Enchente encarece seguro de carro em SP

Os motoristas que precisaram contratar um seguro para automóvel na cidade de São Paulo sentiram no bolso a alta de 32,66% registrada nos últimos 12 meses. Um dos fatores que influenciaram a elevação da inflação do seguro foi o grande volume de chuvas registrado na capital no começo do ano

Marcelo Moreira

06 de setembro de 2010 | 08h00

Gisele Tamamar

Os motoristas que precisaram contratar um seguro para automóvel na cidade de São Paulo sentiram no bolso a alta de 32,66% registrada nos últimos 12 meses. Um dos fatores que influenciaram a elevação da inflação do seguro foi o grande volume de chuvas registrado na capital no começo do ano.

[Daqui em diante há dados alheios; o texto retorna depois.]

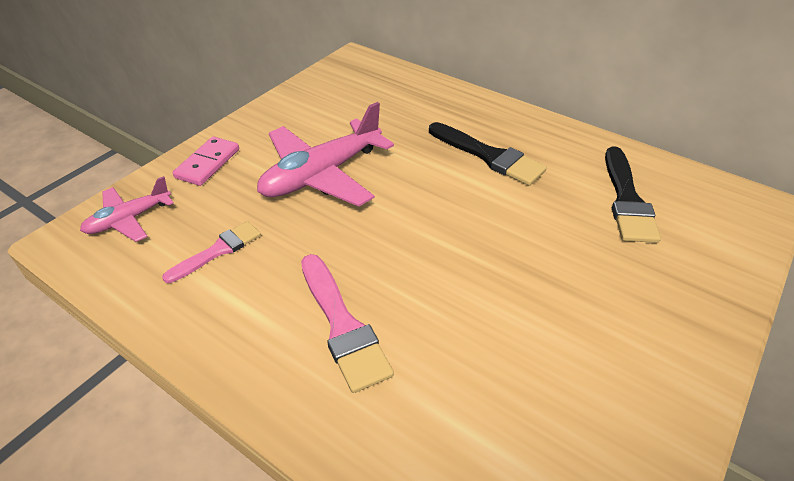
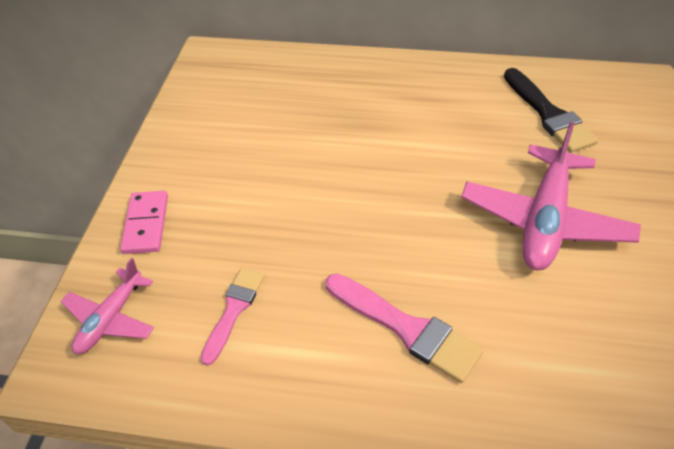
camera: 25 degrees left, 5 degrees up
pink plane [257,102,394,207] -> pink plane moved to [461,122,641,270]
black brush [429,122,547,186] -> none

O aumento é maior que a média registrada no País (19,75%) e quase oito vezes superior à inflação geral medida pelo Índice de Preços ao Consumidor (IPC) da Fundação Getúlio Vargas (FGV), de 4,27%. Corretores e especialistas consultados pelo JT em janeiro já previam o impacto do aumento de casos de danos causados pelas enchentes nos preços cobrados pelas seguradoras.

O coordenador do MBA Executivo em Seguros da Trevisan Escola de Negócios, Francisco D’Orto, afirma que a alta do preço do seguro está relacionada principalmente com o aumento de sinistralidade, ou seja, dos casos envolvendo danos ao veículo, como acidentes, roubos, furtos e os causados pelo grande volume de chuvas.

De acordo com o Centro de Gerenciamento de Emergência da Prefeitura (CGE), em todos os meses, entre julho de 2009 a abril de 2010, foram registradas chuvas acima da média. O pico foi contabilizado em janeiro com 461,3 milímetros, recorde histórico.

Na avaliação do professor da Fundação Instituto de Administração (FIA) e especialista em seguros, Armando Char, as chuvas podem ter influenciado a alta dos preços, já que a sinistralidade é um dos elementos que compõem o valor do seguro.

O advogado explica que o dinheiro pago pelos clientes é destinado a compor uma reserva da seguradora, que será utilizada para indenizações futuras. Caso a empresa precise fazer mais pagamentos, certamente aumentará o valor do seguro para equilibrar o caixa.

Além das chuvas, o economista da FGV, André Braz, também aponta outros fatores como responsáveis pelo aumento expressivo do seguro. “Com a economia aquecida e aumento do crédito, mais pessoas estão comprando carros e consequentemente, contratando mais seguros. É a lei da oferta e da procura”, destaca.

Os dados da Associação Nacional dos Fabricantes de Veículos Automotores (Anfavea) confirmam a alta nas vendas no mercado interno. De janeiro a julho, foram vendidos 1,882 milhão de veículos, um aumento de 8,5% ante igual período de 2009.

O economista da FGV pontua que consumidores com seguros antigos e sem ocorrências tiveram uma percepção diferente em relação ao preço do seguro. “Quem tem esse perfil ganha bônus das seguradoras e acaba conseguindo um preço menor na hora da renovação”, exemplifica.